3. Simplificar a informação e a sua leitura
Tendo por base os conjuntos de dados abertos recolhidos e consolidados nas etapas anteriores, a etapa seguinte é porventura uma das mais relevantes. Não existe transparência sem informação que possa ser compreendida por toda e qualquer pessoa. A complexidade da informação é inimiga de uma boa compreensão, que, por sua vez, pode levar a desconfianças infundadas.
Ninguém confia em algo que não compreende. Por isso mesmo, é preponderante, mesmo podendo ter um volume bastante considerável de dados disponíveis, saber estruturar a informação em várias camadas de leitura, escolhendo pelo caminho as informações essenciais sobre cada um dos temas, mas deixando claro, sempre disponíveis as fontes originais de dados abertos.
4. Recolher e dar resposta a contributos e dúvidas
A comunicação fluida e ágil entre a organização e as pessoas é outro dos pilares essenciais de qualquer modelo para a transparência. Não basta disponibilizar os dados e a informação é necessário estar disponível para esclarecer quem consulta toda essa informação.
É natural que na interpretação da informação surjam todo o tipo de dúvidas. Estar disponível para esclarecer essas interpretações, pode significar evitar mal entendidos ou a compreensão de meias palavras, que no final do dia, pode ser o embrião para gerar uma desconfiança sem nenhuma necessidade.
5. Manter atualidade dos dados e informação
Por fim, mas não menos importante, para que qualquer organização possa efetivamente pautar a sua ação pela transparência, é necessário que isto seja uma dinâmica recorrente. Não basta parecer transparente, é necessário sê-lo efetivamente. Quer isto dizer que as preocupações pela disponibilização de dados abertos e informação inteligível têm que ser permanentes, garantindo sempre a atualização da informação em cada momento.
A transparência é um caminho que se faz caminhando, todos os dias e de forma persistente. Não é um evento isolado que legitima eternamente toda e qualquer ação de gestão. Começar é fundamental, mas continuar o caminho é ainda mais importante.
Como está a transparência da tua organização?

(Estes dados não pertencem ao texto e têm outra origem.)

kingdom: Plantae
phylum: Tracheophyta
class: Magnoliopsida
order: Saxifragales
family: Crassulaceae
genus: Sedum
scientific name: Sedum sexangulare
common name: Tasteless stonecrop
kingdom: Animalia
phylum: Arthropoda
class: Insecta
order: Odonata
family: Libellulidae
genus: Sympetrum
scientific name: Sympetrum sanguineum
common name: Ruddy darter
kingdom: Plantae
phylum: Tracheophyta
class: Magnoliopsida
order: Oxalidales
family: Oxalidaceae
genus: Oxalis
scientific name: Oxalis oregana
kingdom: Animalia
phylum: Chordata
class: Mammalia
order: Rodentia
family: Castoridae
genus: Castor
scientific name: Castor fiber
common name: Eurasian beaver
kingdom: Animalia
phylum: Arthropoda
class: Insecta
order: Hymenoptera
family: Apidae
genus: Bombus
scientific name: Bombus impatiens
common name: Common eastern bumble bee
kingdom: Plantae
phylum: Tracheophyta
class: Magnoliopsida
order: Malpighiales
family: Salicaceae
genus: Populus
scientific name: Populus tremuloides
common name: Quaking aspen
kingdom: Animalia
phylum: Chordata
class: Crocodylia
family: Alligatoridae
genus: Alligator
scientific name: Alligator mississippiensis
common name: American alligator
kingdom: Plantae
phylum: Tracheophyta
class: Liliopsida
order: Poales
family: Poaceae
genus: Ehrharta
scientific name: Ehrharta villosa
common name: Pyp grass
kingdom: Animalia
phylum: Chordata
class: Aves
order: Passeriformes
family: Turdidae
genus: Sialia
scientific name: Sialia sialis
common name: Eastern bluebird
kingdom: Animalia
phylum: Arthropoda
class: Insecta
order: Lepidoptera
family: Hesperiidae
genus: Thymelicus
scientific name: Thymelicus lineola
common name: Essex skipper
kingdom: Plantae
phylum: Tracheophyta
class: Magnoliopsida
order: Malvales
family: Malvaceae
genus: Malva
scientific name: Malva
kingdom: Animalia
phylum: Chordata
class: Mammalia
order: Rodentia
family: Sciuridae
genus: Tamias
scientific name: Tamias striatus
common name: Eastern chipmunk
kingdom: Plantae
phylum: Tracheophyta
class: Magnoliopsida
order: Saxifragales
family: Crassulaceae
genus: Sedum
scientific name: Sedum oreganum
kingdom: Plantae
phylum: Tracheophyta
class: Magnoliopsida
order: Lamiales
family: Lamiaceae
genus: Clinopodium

Sendo também um caminho de crescimento de qualquer organização, saber o ponto de evolução atual, será sempre o primeiro passo. Pode não ser uma análise fácil. Por norma, falar de transparência levanta sempre alguns receios de se encontrar coisas que possam não estar tão bem no funcionamento da organização. Contudo, é importante sempre lembrar que esta não é uma “caça às bruxas”, mas sim um contributo sincero e verdadeiro para a construção de melhores e mais relevantes organizações.
Na medida do possível, a resposta a esta questão “Como está a transparência da tua organização?” deve envolver todos os departamentos da organização numa dinâmica transversal. Tentando encontrar e definir os indicadores que possam tangibilizar uma possível resposta. Para começar pode também ser uma ajuda, percorrer as várias etapas do “Modelo para a transparência através da tecnologia” e avaliar em que ponto esta a execução de cada um daqueles objetivos.